It's a Cold but Not a Broken Hallelujah
I've been walking around town like I sprang a leak. Someone will say something to me that triggers a memory of when the Object and I had The Perfect Relationship, our whole lives ahead of us. Come on, how many people do you know whose relationship was thinly veiled in a graphic novella?
Then I'll remember that's over. The tears trickle helplessly out of the corners of my eyes.
I'm ashamed to be out and about all splotchy and puffy-eyed like someone who's watched a little too much Lifetime Television for Women. I want to control it, to be strong, and to stay motivated and positive for the future that lies ahead of me. Sometimes I am. But I'm still grieving the Object, which leads to a cognitive dissonance when I see him in our apartment or when we email each other details moving out. I know I've made the right decision, but the part of me that wants to go back in time, armed with the hindsight I have now and warn young Goo not to do the things that I did that poisoned a beautiful love and friendship.
For the record, I don't understand how we're a decade into the 21st century and lack time travel1,2. Forced to deal with the reality of my situation in the present tense, those double XX chromosomes take over and my genetic code unleashes the tears. I keep trying to fix it, to change it, to make it better. I don't want to feel this, and I'm scared of the emotions yet to come.

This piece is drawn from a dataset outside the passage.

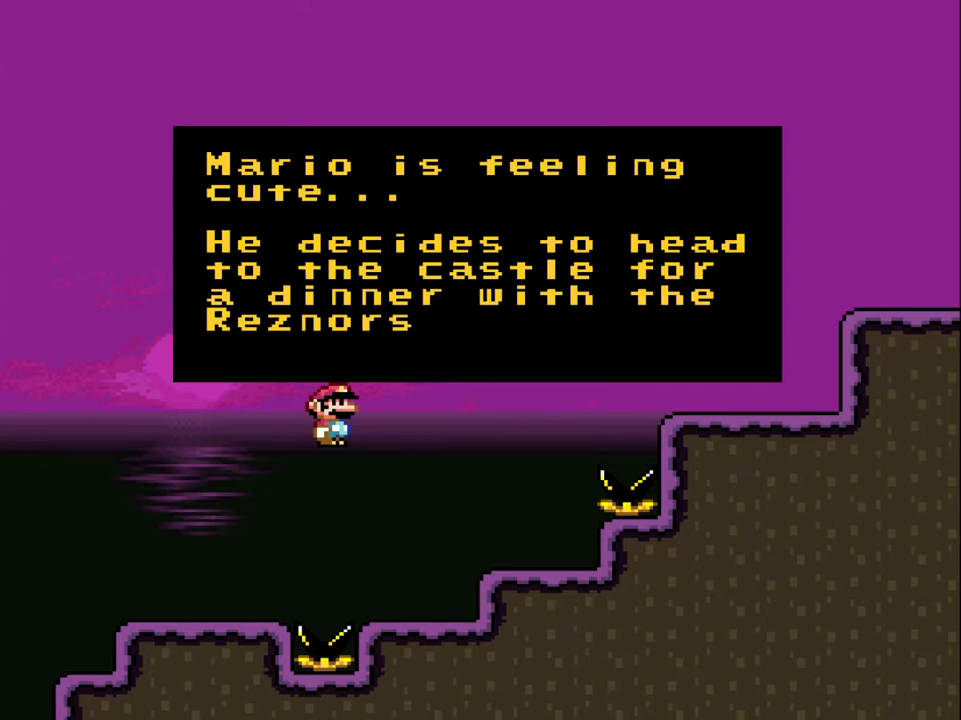
{"buttons": ["A"], "events": [[50, "A", "down"], [100, "B", "down"], [117, "A", "up"], [150, "B", "up"], [267, "A", "down"], [317, "A", "up"], [317, "B", "down"], [367, "B", "up"], [500, "A", "down"]]}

It's hard to think of tears as anything less than a failure. Growing up in a houseful of boys, whenever I cried, I was always told to toughen up. But tough steeliness won't do anything for me now except make me bitter like tea that's been brewed too hot and too long. As we were going through the myriad Deep and Meaningfuls that led to the end, the Object posed me the question, "If you could change anything about your life, what would you change? I mean, other than the relationship?"
I thought. I thought more. I couldn't come up with much.
It turns out I really like my life.
I have this theory, that love and grief is like relativity: the harder you loved, the harder you grieve and the more pain you feel when love disappears. Every now and then, I have the wherewithal to remind myself that I feel this pain because I allowed myself to be vulnerable to another person. In letting the Object into my life, he helped me grow and become a person I really like being. Now that I'm letting him go, that person doesn't change.
And so I'm left with nothing to fix, not even my leaky eyes.
A friend of mine recently had an epiphany. Our friend Rich seems like a tough guy - lots of tattoos, listens to a lot of hard core punk rock, a no-frills kind of guy. Recently they were hanging out together, when Jeff Buckley's Hallelujah drifted over the airwaves. My friend noticed tears streaming down his face; Rich was weeping right there in broad daylight. Like me, she's a fixer - make things better, take away the suffering, right? She frantically raced around, finding tissues, trying to think of ways to cheer him up. But Rich waved off the tissues, smiled through his tears, and said, "No, it's ok. I just like to cry. I come from a family of weepers." He didn't need or even want to be fixed or healed; Rich was simply allowing himself to let the beauty of the song wash over him.
So I'm trying to let the tears cleanse me with my emotions, to tenderly feel the love that I had, and to grieve the loss of my very best friend. It's a lesson in trusting myself, this person who I've become that I really like being -- and who the Object helped to shape. It's scary and comforting at the same time to know that I'm not broken, but rather, a whole person complete equipped with the whole Crayola box of feeling. What good are they if they go unused?
2. Also, hoverboards.
2 Comments:
hugs. ...from afar. ...though not too far. certainly not the farthest. Still, I'm thinking of you. K
Thanks. I will take them.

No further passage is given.